After defaulting on its construction contract, J&V sued Weaver in September 2008 for breach of fiduciary duty, fraud, and accounting negligence. The claim was ordered to arbitration as required by Weaver’s engagement letters. Weaver ultimately prevailed in arbitration, securing an order that J&V take nothing from Weaver and pay Weaver almost $800,000 in attorneys’ fees and expenses. Meanwhile, in August 2009, Guarantee sued Weaver to recover its losses on its bond. Weaver’s motion to compel arbitration was denied, and that ruling was affirmed on an interlocutory appeal. Weaver then counterclaimed for a declaratory judgment that Guarantee was liable for Weaver’s arbitration award against J&V. The trial court dismissed the counterclaim on summary judgment.

After a bench trial, the court found Guarantee had justifiably relied on Weaver’s negligent misrepresentation of J&V’s finances, and awarded $2.6 million in damages. The court also found Weaver’s limitations defense failed because Guarantee had not discovered the May 2006 audit was false or misleading “until long after the fact.”

The Court of Appeals reversed, holding that Guarantee’s claim accrued in May 2006, when Guarantee issued its first bond in reliance on the audit. The Texas Supreme Court held in 1997: “A person suffers legal injury from faulty professional advice when the advice is taken.” And although the discovery rule might have tolled limitations, Guarantee’s reliance on that rule failed because it did not obtain an explicit finding by the trial court identifying “when Guarantee knew or should have known of the facts giving rise to Guarantee’s claim.” The two-year limitations period therefore expired in May 2008.

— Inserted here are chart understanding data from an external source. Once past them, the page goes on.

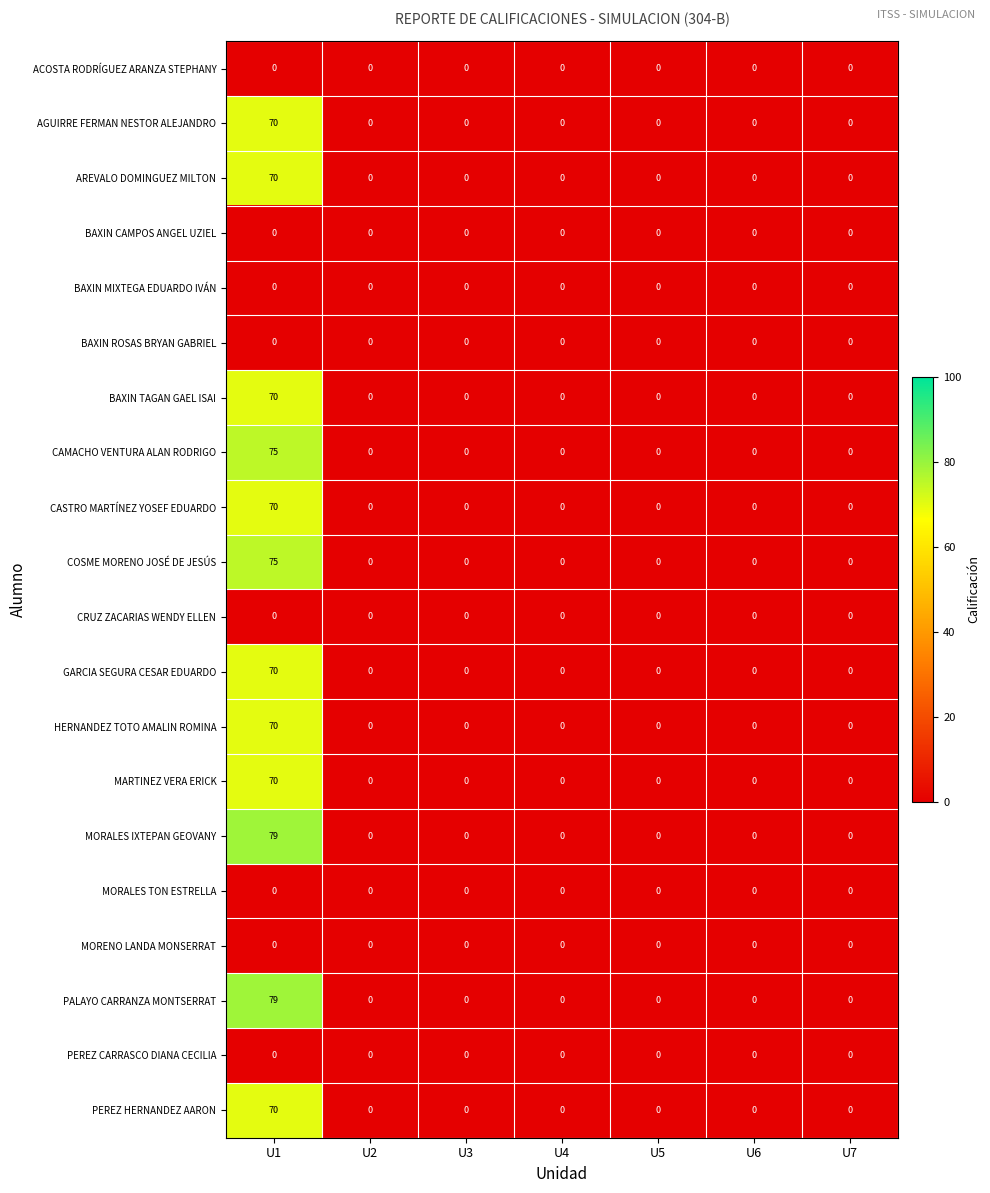

True or false: AGUIRRE FERMAN NESTOR ALEJANDRO has a value of -44 at U7.

False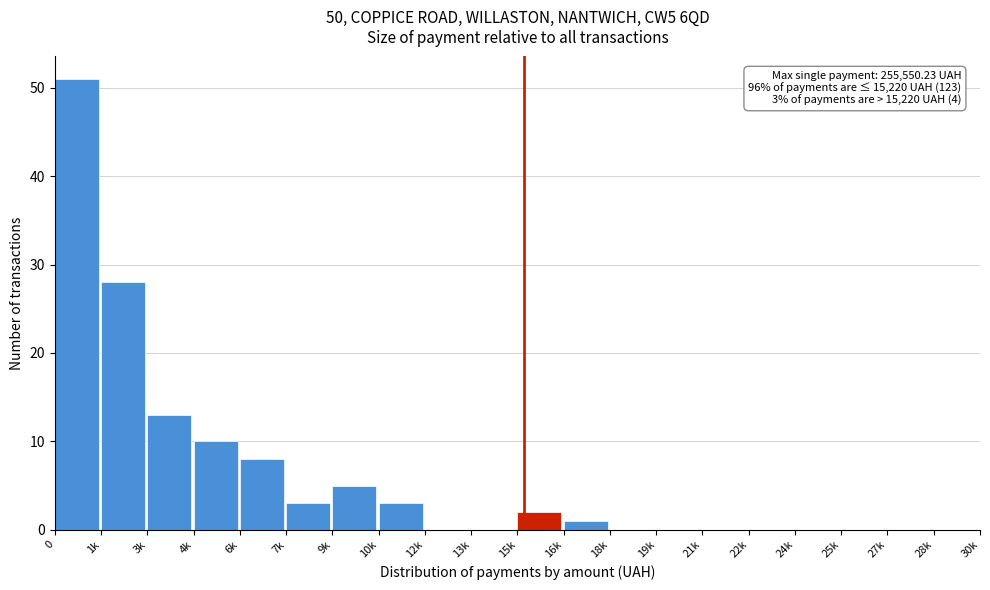

Reading left to right, extract all data points from this chart.

0=51	1k=28	3k=13	4k=10	6k=8	7k=3	9k=5	10k=3	12k=0	13k=0	15k=2	16k=1	18k=0	19k=0	21k=0	22k=0	24k=0	25k=0	27k=0	28k=0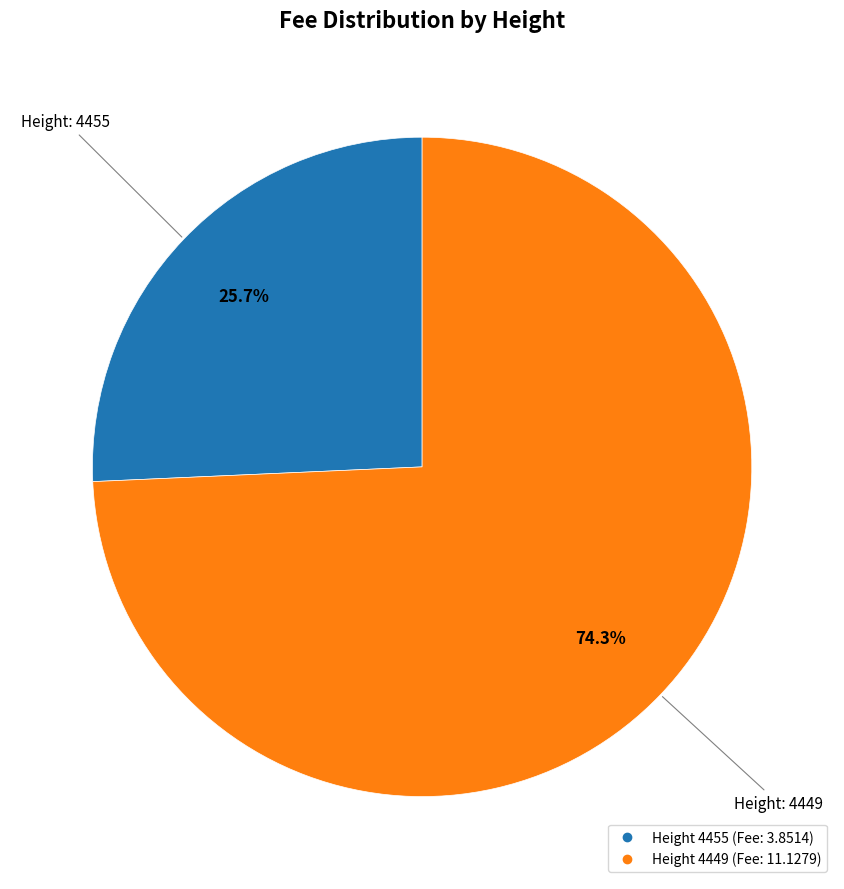

Is there any slice that represents more than half of the pie?

Yes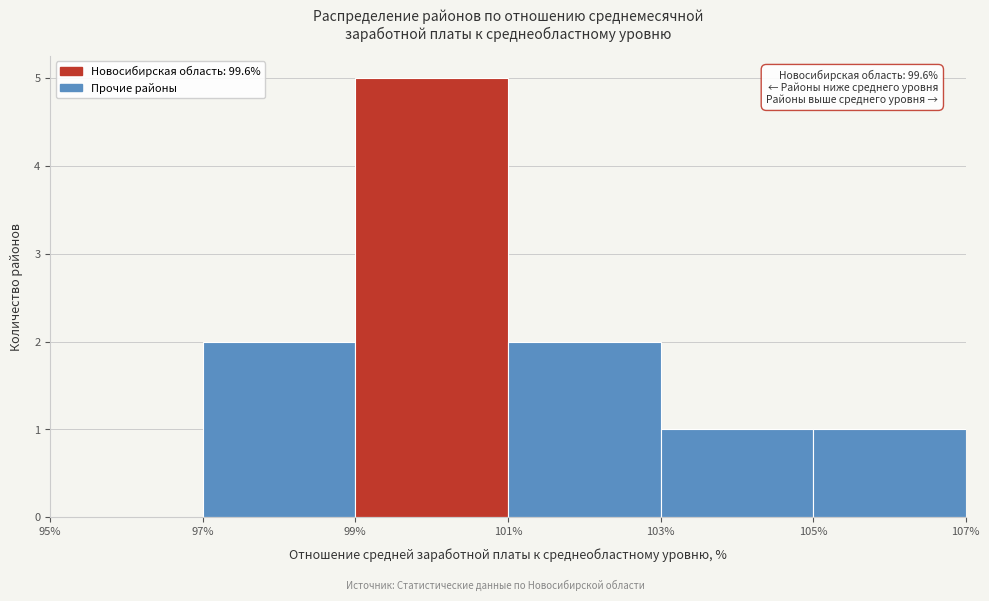

Which range on the x-axis has the tallest bar?

99% to 101%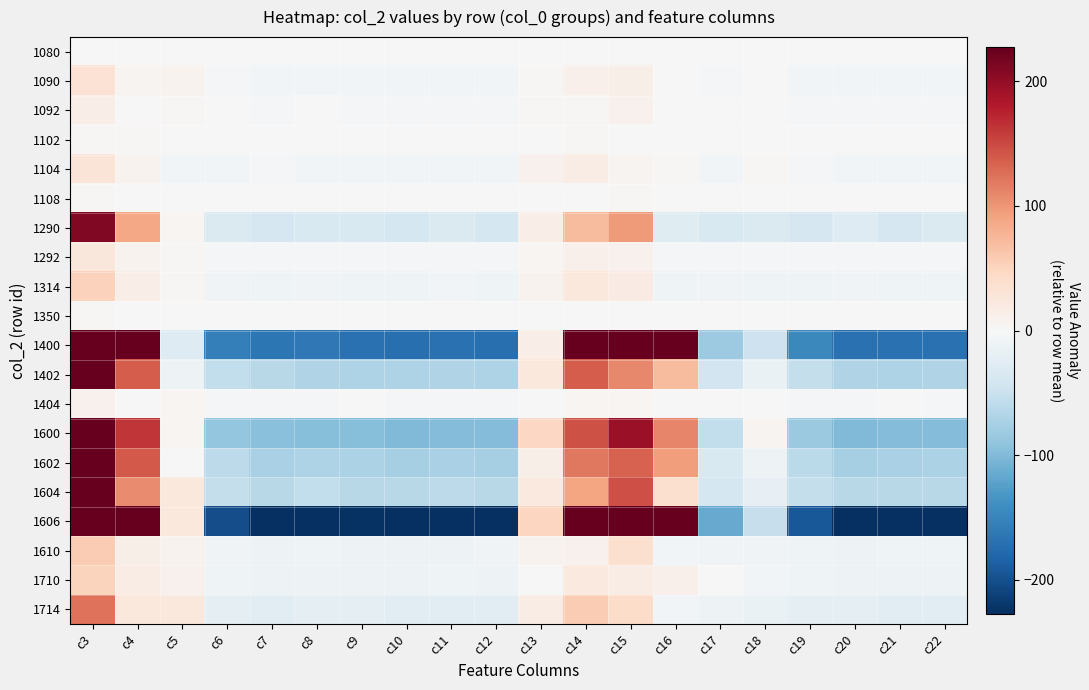

What is the spread (max minus min) of values at c14?

364.2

The Court of Appeals affirmed the summary judgment dismissing Weaver’s counterclaim, holding there was no evidence that: (1) J&V had assigned its rights and obligations vis-à-vis Weaver to Guarantee; (2) Guarantee had acted as a contractual or equitable subrogee of J&V; (3) Guarantee was liable under offensive collateral estoppel; or (4) Guarantee was J&V’s alter ego.

Neither party recovered anything from the other.